About this exercise:
Find the line containing "4. **流被销毁**：" in the data below and repeat it, along with all later lines, exactly through the last one.

Information supplied:

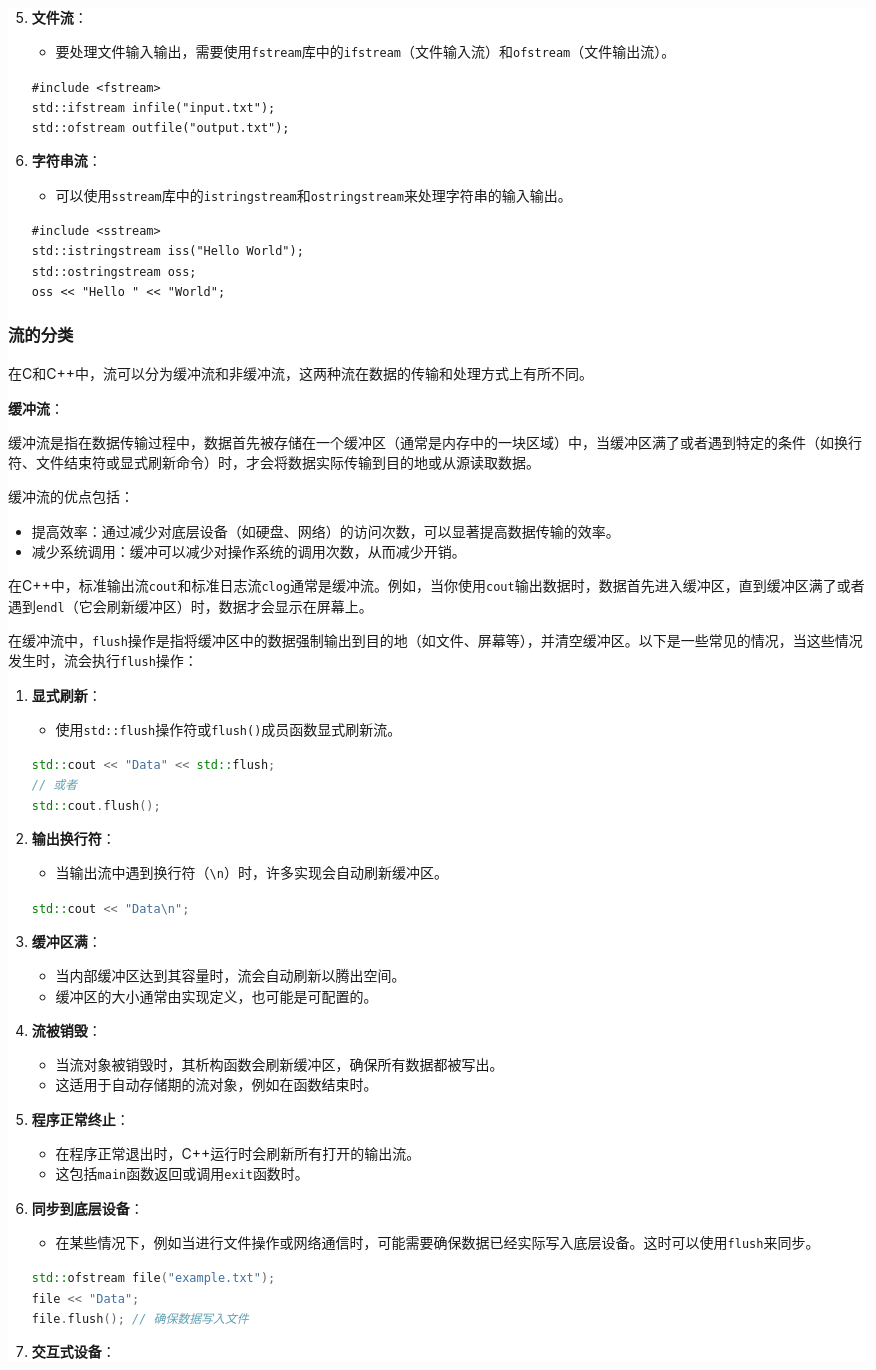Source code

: 5. **文件流**：

   - 要处理文件输入输出，需要使用`fstream`库中的`ifstream`（文件输入流）和`ofstream`（文件输出流）。

   ```
   #include <fstream>
   std::ifstream infile("input.txt");
   std::ofstream outfile("output.txt");
   ```

6. **字符串流**：

   - 可以使用`sstream`库中的`istringstream`和`ostringstream`来处理字符串的输入输出。

   ```
   #include <sstream>
   std::istringstream iss("Hello World");
   std::ostringstream oss;
   oss << "Hello " << "World";
   ```

### 流的分类

在C和C++中，流可以分为缓冲流和非缓冲流，这两种流在数据的传输和处理方式上有所不同。

**缓冲流**：

缓冲流是指在数据传输过程中，数据首先被存储在一个缓冲区（通常是内存中的一块区域）中，当缓冲区满了或者遇到特定的条件（如换行符、文件结束符或显式刷新命令）时，才会将数据实际传输到目的地或从源读取数据。

缓冲流的优点包括：

- 提高效率：通过减少对底层设备（如硬盘、网络）的访问次数，可以显著提高数据传输的效率。
- 减少系统调用：缓冲可以减少对操作系统的调用次数，从而减少开销。

在C++中，标准输出流`cout`和标准日志流`clog`通常是缓冲流。例如，当你使用`cout`输出数据时，数据首先进入缓冲区，直到缓冲区满了或者遇到`endl`（它会刷新缓冲区）时，数据才会显示在屏幕上。

在缓冲流中，`flush`操作是指将缓冲区中的数据强制输出到目的地（如文件、屏幕等），并清空缓冲区。以下是一些常见的情况，当这些情况发生时，流会执行`flush`操作：
1. **显式刷新**：
   
   - 使用`std::flush`操作符或`flush()`成员函数显式刷新流。
   ```cpp
   std::cout << "Data" << std::flush;
   // 或者
   std::cout.flush();
   ```
2. **输出换行符**：
   - 当输出流中遇到换行符（`\n`）时，许多实现会自动刷新缓冲区。
   ```cpp
   std::cout << "Data\n";
   ```
3. **缓冲区满**：
   
   - 当内部缓冲区达到其容量时，流会自动刷新以腾出空间。
   - 缓冲区的大小通常由实现定义，也可能是可配置的。
4. **流被销毁**：
   
   - 当流对象被销毁时，其析构函数会刷新缓冲区，确保所有数据都被写出。
   - 这适用于自动存储期的流对象，例如在函数结束时。
5. **程序正常终止**：
   - 在程序正常退出时，C++运行时会刷新所有打开的输出流。
   - 这包括`main`函数返回或调用`exit`函数时。
6. **同步到底层设备**：
   - 在某些情况下，例如当进行文件操作或网络通信时，可能需要确保数据已经实际写入底层设备。这时可以使用`flush`来同步。
   ```cpp
   std::ofstream file("example.txt");
   file << "Data";
   file.flush(); // 确保数据写入文件
   ```
7. **交互式设备**：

Exercise response:
4. **流被销毁**：
   
   - 当流对象被销毁时，其析构函数会刷新缓冲区，确保所有数据都被写出。
   - 这适用于自动存储期的流对象，例如在函数结束时。
5. **程序正常终止**：
   - 在程序正常退出时，C++运行时会刷新所有打开的输出流。
   - 这包括`main`函数返回或调用`exit`函数时。
6. **同步到底层设备**：
   - 在某些情况下，例如当进行文件操作或网络通信时，可能需要确保数据已经实际写入底层设备。这时可以使用`flush`来同步。
   ```cpp
   std::ofstream file("example.txt");
   file << "Data";
   file.flush(); // 确保数据写入文件
   ```
7. **交互式设备**：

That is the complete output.